Though largely uneventful save for my initial panic, the experience with Plan B has nonetheless left me bothered. I could have certainly gone without the inconvenience of a UHS visit and I would have rather not spent the entirety of Monday fielding phone calls from various nurses. But both is typical of any medical issue. Mostly, I didn’t like the reminder that as a woman, incidents such as these make life significantly more difficult than if I were a man.
This is the second time I’ve used Plan B. The first time was in July. My then-boyfriend drove me to the nearest pharmacy, but that was the extent of his involvement in my predicament, in our predicament. But it wasn’t entirely his fault that he wasn’t more involved. I tend to take charge of matters like these, insisting then as I did a couple nights ago that everything was fine, that I would take care of things in the morning. But the truth is that I don’t at all enjoy shouldering the burden of a responsibility belonging to two people, yet whether or not I have a choice, it is a burden that unfairly rests on me.

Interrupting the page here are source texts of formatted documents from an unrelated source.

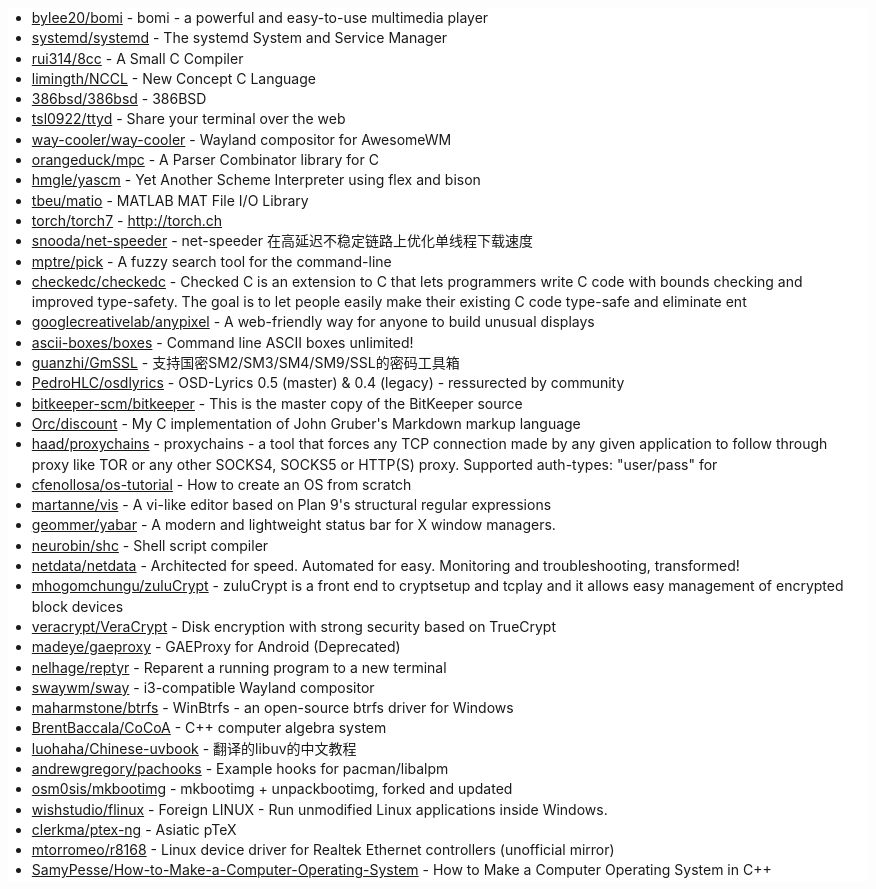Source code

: - [bylee20/bomi](https://github.com/bylee20/bomi) - bomi - a powerful and easy-to-use multimedia player
- [systemd/systemd](https://github.com/systemd/systemd) - The systemd System and Service Manager
- [rui314/8cc](https://github.com/rui314/8cc) - A Small C Compiler
- [limingth/NCCL](https://github.com/limingth/NCCL) - New Concept C Language
- [386bsd/386bsd](https://github.com/386bsd/386bsd) - 386BSD
- [tsl0922/ttyd](https://github.com/tsl0922/ttyd) - Share your terminal over the web
- [way-cooler/way-cooler](https://github.com/way-cooler/way-cooler) - Wayland compositor for AwesomeWM
- [orangeduck/mpc](https://github.com/orangeduck/mpc) - A Parser Combinator library for C
- [hmgle/yascm](https://github.com/hmgle/yascm) - Yet Another Scheme Interpreter using flex and bison
- [tbeu/matio](https://github.com/tbeu/matio) - MATLAB MAT File I/O Library
- [torch/torch7](https://github.com/torch/torch7) - http://torch.ch
- [snooda/net-speeder](https://github.com/snooda/net-speeder) - net-speeder 在高延迟不稳定链路上优化单线程下载速度
- [mptre/pick](https://github.com/mptre/pick) - A fuzzy search tool for the command-line
- [checkedc/checkedc](https://github.com/checkedc/checkedc) - Checked C is an extension to C that lets programmers write C code with bounds checking and improved type-safety. The goal is to let people easily make their existing C code type-safe and eliminate ent
- [googlecreativelab/anypixel](https://github.com/googlecreativelab/anypixel) - A web-friendly way for anyone to build unusual displays
- [ascii-boxes/boxes](https://github.com/ascii-boxes/boxes) - Command line ASCII boxes unlimited!
- [guanzhi/GmSSL](https://github.com/guanzhi/GmSSL) - 支持国密SM2/SM3/SM4/SM9/SSL的密码工具箱
- [PedroHLC/osdlyrics](https://github.com/PedroHLC/osdlyrics) - OSD-Lyrics 0.5 (master) & 0.4 (legacy) - ressurected by community
- [bitkeeper-scm/bitkeeper](https://github.com/bitkeeper-scm/bitkeeper) - This is the master copy of the BitKeeper source
- [Orc/discount](https://github.com/Orc/discount) - My C implementation of John Gruber's Markdown markup language
- [haad/proxychains](https://github.com/haad/proxychains) - proxychains - a tool that forces any TCP connection made by any given application to follow through proxy like TOR or any other SOCKS4, SOCKS5 or HTTP(S) proxy.  Supported auth-types: "user/pass" for 
- [cfenollosa/os-tutorial](https://github.com/cfenollosa/os-tutorial) - How to create an OS from scratch
- [martanne/vis](https://github.com/martanne/vis) - A vi-like editor based on Plan 9's structural regular expressions
- [geommer/yabar](https://github.com/geommer/yabar) - A modern and lightweight status bar for X window managers.
- [neurobin/shc](https://github.com/neurobin/shc) - Shell script compiler
- [netdata/netdata](https://github.com/netdata/netdata) - Architected for speed. Automated for easy. Monitoring and troubleshooting, transformed!
- [mhogomchungu/zuluCrypt](https://github.com/mhogomchungu/zuluCrypt) - zuluCrypt is a front end to cryptsetup and tcplay and it allows easy management of encrypted block devices
- [veracrypt/VeraCrypt](https://github.com/veracrypt/VeraCrypt) - Disk encryption with strong security based on TrueCrypt
- [madeye/gaeproxy](https://github.com/madeye/gaeproxy) - GAEProxy for Android (Deprecated)
- [nelhage/reptyr](https://github.com/nelhage/reptyr) - Reparent a running program to a new terminal
- [swaywm/sway](https://github.com/swaywm/sway) - i3-compatible Wayland compositor
- [maharmstone/btrfs](https://github.com/maharmstone/btrfs) - WinBtrfs - an open-source btrfs driver for Windows
- [BrentBaccala/CoCoA](https://github.com/BrentBaccala/CoCoA) - C++ computer algebra system
- [luohaha/Chinese-uvbook](https://github.com/luohaha/Chinese-uvbook) - 翻译的libuv的中文教程
- [andrewgregory/pachooks](https://github.com/andrewgregory/pachooks) - Example hooks for pacman/libalpm
- [osm0sis/mkbootimg](https://github.com/osm0sis/mkbootimg) - mkbootimg + unpackbootimg, forked and updated
- [wishstudio/flinux](https://github.com/wishstudio/flinux) - Foreign LINUX - Run unmodified Linux applications inside Windows.
- [clerkma/ptex-ng](https://github.com/clerkma/ptex-ng) - Asiatic pTeX
- [mtorromeo/r8168](https://github.com/mtorromeo/r8168) - Linux device driver for Realtek Ethernet controllers (unofficial mirror)
- [SamyPesse/How-to-Make-a-Computer-Operating-System](https://github.com/SamyPesse/How-to-Make-a-Computer-Operating-System) - How to Make a Computer Operating System in C++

In July, there were two of us in the convenience store, but one was scanning the aisles and the other was in line, waiting for her number to be called so that she could step up to the counter. I don’t think my discomfort then stemmed from having to face the pharmacist alone. Inexplicably, the whole thing felt like a lonely experience even though he paid and the forms had his address and afterward, he drove us back to his apartment in his car. Despite his role and his presence, I never felt like he was with me when it mattered or where it mattered. But that’s something he couldn’t help then; that’s something Aidan couldn’t help yesterday.
Plan B is taken in two parts and I had my second pill this morning at 9 a.m. without incident. Though some women experience nausea, I didn’t the first time nor did I this time. It’s strange but it feels like there is something terribly symbolic about swallowing that pill. Perhaps it is the fact that I am the one who has to consume it, that my body is the one that counts here. Though it is tiny — easily the smallest piece of medication I’ve ever taken — it is also the most significant, but it is not something I can split in half and hand over to the other person responsible.
We both made a mistake, but I paid for it. And no, it is not his fault, but I wish there were some way last time or this time or the next time for me to feel like it is not just up to me to face alone. Like my summer paramour, the most Aidan could do last night was hold me as I slept. When my alarm rang at 9 a.m., he was the one who got out of bed and turned it off, but I was the one who reached into my purse for the packet I went to such lengths to obtain.
Having just gone to sleep at 5 a.m., I was at once barely conscious and astutely aware of my actions. I was one pill away from ending the nagging feeling I couldn’t shake all weekend, the feeling I was certain he shared but could not entirely understand. Placing the pill on the tip of my tongue, I swallowed hard, twice, before it made its way down my parched throat. Just as I put away the packet, I felt Aidan’s fingertips graze my side, guiding me to bed. I pulled the covers over us and I drifted off with his arms wrapped around me.
During that warm July night I first went to bed with the burden of two on my shoulders, I fell asleep with my back to his chest and the irrational belief that the harder he held me, the less alone I must certainly feel. Last night, I thought it eerie that in a Cambridge, Massachusetts dorm room, I managed to replicate the same feeling 3 months removed and 3,000 miles away. I was with someone slightly younger, slightly better intentioned but just as unable to ease the dull ache at the back of my throat, to erase the reminder that I alone must untangle this mess, because try as he might, he was just a bystander to it all.
I really appreciated the outpouring of advice and support from other women. It’s great to know that the women on (and off) this campus are so well-informed. During my walk-in, I asked plenty of questions about UHS’s policy on morning after pills. Here’s what I found out:
- Plan B, though approved for over-the-counter distribution, is not yet available in that form. Women must see a nurse practitioner in order to obtain it.
- UHS currently distributes Plan B on the spot, without requiring an additional visit to the pharmacy.
- When Plan B is distributed over-the-counter, it will still be necessary for patients to see the pharmacist on call.
- UHS does not offer the morning after pill in advance. Plan B is distributed only when it is needed (though there is no way to regulate this policy).
- Plan B can be obtained at any time, not just during UHS working hours. There is someone who can offer it 24 hours a day, 7 days a week.